Speaker: Michael Storper, Professor of Regional and International Development and Director of Global Public Affairs, Luskin School of Public Affairs, UCLA
This event is organized by Innovation Policy Lab and co-sponsored by the “Big City, Big Ideas” group of partners: Institute on Municipal Finance and Governance, Munk School of Global Affairs; Martin Prosperity Institute; Global Cities Institute; School of Public Policy and Governance; Department of Geography and Program in Planning; and, Urban Strategies.
In 1970, the metropolitan areas of Los Angeles and San Francisco had almost identical levels of income per resident. In 2010, the San Francisco Bay Area was almost one-third richer than Los Angeles, which had slipped from 4th rank among cities in the USA to 25th. The usual reasons for explaining such change – good or bad luck; different types of immigrants; tax rates, housing costs, and local economic policies; the pool of skilled labor — do not account for why they perform so differently. Instead, the divergence in economic development of major city regions is largely due to the different capacities for organizational change in their firms, networks of people, and networks of leaders. This in-depth study draws on economics, sociology, political science and geography to shed new light on the deep causes of economic development and challenges many conventional notions about development in general and urban regions around the world.
Michael Storper is Professor of Regional and International Development and Director of Global Public Affairs at UCLA’s Luskin School of Public Affairs. He holds concurrent appointments in Europe, where he is Professor of Economic Sociology at the Institute of Political Studies (“Sciences Po”) in Paris and a member of its research Center for the Sociology of Organizations, and at the London School of Economics, where he is Professor of Economic Geography. Storper received his PhD in Economic Geography at the University of California at Berkeley. His research concentrates on regional economic development and policy, including such themes as globalization, technological change and global economic development, regional economies, and urban-metropolitan development. He is currently completing a five-year research project on the divergent economic development of the Los Angeles and San Francisco Bay Area economies since 1970, which is the subject of his next book, forthcoming from Stanford University Press in September 2015. He is an internationally recognized scholar and author, particularly well known for his books which include The Capitalist Imperative: Territory, Technology and Industrial Growth (with R. Walker; Blackwell, 1989), Pathways to Industrialization and Regional Development (with A. Scott; Routledge, 1992), Worlds of Production: The Action Frameworks of the Economy (with Robert Salais, Harvard Univ.
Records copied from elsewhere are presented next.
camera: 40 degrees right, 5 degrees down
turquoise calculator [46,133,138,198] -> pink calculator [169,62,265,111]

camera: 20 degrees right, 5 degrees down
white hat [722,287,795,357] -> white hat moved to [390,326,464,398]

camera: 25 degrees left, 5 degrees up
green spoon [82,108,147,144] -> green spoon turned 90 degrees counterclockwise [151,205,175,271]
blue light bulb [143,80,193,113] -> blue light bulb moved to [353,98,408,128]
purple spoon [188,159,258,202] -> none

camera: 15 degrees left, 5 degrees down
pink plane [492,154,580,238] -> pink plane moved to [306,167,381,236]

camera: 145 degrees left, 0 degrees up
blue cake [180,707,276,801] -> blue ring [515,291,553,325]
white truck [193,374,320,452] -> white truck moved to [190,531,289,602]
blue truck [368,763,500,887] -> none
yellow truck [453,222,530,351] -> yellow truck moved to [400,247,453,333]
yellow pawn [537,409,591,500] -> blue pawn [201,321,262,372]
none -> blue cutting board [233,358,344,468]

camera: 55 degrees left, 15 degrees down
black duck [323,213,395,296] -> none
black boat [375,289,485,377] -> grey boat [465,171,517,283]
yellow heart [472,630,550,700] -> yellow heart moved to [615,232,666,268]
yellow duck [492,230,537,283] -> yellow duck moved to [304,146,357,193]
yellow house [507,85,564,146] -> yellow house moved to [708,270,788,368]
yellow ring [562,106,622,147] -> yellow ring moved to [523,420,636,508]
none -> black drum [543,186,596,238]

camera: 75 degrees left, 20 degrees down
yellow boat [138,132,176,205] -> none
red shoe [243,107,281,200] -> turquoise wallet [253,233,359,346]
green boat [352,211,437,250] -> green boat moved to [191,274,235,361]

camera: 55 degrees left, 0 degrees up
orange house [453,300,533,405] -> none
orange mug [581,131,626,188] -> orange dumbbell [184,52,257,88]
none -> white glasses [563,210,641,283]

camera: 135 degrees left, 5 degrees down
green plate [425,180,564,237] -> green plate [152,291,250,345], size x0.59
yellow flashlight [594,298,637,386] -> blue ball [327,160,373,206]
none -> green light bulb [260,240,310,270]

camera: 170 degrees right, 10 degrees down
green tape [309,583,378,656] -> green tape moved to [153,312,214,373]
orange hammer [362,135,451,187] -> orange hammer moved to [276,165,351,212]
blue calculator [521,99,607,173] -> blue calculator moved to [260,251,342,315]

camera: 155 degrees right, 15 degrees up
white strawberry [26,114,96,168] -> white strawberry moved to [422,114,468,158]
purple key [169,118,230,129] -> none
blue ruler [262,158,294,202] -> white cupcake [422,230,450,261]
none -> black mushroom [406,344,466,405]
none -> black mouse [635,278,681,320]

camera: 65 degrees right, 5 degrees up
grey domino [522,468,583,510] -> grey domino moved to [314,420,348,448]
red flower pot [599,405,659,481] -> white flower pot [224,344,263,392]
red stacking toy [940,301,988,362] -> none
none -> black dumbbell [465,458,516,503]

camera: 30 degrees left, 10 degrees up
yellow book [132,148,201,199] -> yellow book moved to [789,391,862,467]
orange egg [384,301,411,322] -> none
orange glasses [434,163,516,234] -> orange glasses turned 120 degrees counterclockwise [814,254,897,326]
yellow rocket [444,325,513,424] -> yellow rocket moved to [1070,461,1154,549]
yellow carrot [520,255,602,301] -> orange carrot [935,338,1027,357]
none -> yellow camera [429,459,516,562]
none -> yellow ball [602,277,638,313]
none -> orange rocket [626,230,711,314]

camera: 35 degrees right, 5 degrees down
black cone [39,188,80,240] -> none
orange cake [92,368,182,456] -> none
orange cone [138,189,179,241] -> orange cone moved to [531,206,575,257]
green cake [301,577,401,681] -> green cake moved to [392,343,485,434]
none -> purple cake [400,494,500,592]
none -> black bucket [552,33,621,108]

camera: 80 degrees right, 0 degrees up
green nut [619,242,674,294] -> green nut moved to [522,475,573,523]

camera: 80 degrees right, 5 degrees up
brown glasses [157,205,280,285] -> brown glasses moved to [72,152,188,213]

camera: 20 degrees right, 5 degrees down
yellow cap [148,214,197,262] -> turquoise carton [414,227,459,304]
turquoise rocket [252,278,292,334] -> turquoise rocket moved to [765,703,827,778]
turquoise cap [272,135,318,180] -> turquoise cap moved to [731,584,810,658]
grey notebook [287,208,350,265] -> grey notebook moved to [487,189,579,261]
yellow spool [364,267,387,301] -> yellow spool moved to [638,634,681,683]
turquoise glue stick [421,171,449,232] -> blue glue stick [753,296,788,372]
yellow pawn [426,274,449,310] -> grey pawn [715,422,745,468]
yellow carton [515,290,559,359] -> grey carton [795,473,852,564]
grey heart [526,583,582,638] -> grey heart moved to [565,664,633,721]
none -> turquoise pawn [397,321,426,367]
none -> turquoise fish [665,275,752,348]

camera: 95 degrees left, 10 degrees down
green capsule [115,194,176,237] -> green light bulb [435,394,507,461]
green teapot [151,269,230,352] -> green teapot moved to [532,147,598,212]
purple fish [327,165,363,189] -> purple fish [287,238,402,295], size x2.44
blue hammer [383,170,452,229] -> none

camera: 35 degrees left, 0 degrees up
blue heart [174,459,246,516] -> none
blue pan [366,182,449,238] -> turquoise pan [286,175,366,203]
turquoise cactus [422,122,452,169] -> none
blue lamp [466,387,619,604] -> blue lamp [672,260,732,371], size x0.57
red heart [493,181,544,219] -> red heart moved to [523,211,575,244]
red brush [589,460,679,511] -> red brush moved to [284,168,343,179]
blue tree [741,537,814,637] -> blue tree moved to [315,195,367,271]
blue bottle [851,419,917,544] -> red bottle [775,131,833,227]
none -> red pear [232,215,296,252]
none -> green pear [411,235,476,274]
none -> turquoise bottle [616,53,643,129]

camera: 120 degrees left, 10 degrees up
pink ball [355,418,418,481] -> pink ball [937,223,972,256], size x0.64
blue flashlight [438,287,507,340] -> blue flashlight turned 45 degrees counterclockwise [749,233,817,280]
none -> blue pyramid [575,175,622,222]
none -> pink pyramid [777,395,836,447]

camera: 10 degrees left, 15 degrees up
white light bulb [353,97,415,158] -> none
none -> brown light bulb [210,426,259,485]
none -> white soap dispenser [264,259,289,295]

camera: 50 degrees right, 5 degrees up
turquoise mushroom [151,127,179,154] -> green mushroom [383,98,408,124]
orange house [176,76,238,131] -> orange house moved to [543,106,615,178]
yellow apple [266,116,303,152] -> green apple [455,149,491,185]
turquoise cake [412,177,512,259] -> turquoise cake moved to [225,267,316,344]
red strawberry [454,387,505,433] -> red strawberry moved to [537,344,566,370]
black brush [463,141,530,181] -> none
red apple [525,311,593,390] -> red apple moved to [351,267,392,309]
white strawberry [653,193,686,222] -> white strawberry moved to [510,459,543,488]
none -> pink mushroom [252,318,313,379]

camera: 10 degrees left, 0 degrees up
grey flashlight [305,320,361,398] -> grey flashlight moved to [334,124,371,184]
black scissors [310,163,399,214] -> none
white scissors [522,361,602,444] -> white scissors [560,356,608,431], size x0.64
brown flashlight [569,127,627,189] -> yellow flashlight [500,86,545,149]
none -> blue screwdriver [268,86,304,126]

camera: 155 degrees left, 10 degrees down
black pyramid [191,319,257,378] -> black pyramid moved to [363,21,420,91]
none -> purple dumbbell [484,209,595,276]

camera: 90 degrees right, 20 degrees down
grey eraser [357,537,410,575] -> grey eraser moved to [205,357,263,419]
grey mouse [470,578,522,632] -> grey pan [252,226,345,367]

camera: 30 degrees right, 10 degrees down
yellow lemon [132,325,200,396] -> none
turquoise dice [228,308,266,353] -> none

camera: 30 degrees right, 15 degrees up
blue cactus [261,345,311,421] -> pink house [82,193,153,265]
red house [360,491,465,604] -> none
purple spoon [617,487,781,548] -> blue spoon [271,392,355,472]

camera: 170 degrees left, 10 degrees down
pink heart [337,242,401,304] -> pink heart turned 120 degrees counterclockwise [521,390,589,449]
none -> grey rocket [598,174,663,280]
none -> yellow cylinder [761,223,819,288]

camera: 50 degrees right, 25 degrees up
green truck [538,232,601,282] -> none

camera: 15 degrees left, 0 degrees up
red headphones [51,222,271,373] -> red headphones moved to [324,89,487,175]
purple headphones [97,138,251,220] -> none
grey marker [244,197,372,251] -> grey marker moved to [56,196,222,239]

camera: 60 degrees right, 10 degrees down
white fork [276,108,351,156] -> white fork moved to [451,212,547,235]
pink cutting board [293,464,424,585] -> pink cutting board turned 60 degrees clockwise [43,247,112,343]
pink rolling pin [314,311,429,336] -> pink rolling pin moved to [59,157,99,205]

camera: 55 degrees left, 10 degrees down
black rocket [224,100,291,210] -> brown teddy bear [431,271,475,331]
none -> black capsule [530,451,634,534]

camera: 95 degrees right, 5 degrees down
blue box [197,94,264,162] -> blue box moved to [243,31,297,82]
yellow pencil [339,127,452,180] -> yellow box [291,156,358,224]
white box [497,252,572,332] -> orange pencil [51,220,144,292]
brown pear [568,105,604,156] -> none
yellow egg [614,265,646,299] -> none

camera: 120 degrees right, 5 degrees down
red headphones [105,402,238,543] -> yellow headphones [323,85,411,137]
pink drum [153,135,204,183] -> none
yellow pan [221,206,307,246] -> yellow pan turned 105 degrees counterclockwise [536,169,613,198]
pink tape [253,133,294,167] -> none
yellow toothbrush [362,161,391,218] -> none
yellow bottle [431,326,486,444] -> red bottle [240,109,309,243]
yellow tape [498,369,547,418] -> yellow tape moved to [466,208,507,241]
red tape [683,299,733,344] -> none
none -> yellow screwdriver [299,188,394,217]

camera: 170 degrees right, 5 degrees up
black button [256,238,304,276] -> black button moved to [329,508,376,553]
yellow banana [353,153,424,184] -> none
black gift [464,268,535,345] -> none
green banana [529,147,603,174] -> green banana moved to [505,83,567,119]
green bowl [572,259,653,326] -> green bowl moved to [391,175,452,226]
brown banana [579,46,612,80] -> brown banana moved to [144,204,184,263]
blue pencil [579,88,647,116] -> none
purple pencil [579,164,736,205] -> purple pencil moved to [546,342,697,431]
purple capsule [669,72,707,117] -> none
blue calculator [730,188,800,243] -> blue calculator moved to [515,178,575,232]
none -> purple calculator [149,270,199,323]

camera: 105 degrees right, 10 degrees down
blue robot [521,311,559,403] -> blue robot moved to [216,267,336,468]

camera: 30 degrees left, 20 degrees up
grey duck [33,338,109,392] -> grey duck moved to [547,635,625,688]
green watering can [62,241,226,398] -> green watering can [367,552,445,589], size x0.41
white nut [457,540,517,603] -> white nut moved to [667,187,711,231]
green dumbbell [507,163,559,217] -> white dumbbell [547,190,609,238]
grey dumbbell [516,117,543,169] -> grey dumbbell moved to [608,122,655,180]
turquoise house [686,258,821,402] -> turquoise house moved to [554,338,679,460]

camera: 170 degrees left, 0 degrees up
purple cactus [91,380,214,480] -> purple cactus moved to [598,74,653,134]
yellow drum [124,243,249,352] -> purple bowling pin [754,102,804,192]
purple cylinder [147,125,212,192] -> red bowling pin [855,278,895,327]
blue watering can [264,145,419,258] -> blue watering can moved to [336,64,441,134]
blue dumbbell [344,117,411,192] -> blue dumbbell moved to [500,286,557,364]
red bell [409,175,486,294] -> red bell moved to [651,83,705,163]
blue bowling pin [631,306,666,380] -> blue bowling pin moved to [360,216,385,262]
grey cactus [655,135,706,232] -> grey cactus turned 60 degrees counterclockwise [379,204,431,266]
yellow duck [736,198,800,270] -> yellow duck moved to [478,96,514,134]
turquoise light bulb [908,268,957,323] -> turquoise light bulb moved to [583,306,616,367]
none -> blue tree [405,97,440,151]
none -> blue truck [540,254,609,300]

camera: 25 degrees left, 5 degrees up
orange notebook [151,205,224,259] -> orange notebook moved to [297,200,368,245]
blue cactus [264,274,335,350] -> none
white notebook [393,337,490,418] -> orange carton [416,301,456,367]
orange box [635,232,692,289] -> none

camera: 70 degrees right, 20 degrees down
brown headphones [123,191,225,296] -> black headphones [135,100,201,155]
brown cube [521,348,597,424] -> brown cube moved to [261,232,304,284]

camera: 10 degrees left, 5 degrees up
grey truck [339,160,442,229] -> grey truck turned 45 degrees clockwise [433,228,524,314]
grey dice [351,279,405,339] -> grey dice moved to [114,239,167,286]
Press, 1997), The Regional World: Territorial Development in a Global Economy (Guildford Press, 1997), and Latecomers in the Global Economy (editor with L. Tsipouri and S. Thmodakis; Routledge, 1998), Keys to the City: How Economics, Institutions, Social Interaction, and Politics Shape Development (Princeton University Press, 2013. Storper received an Honorary Doctorate from the University of Utrecht in the Netherlands in 2008. He was elected to the British Academy in 2012, and also received the Regional Studies Association’s award for overall achievement, the Sir Peter Hall Award, in the House of Commons in 2012. In 2014 he was named one of the “World’s Most Influential Scientific Minds” by Thomson Reuters.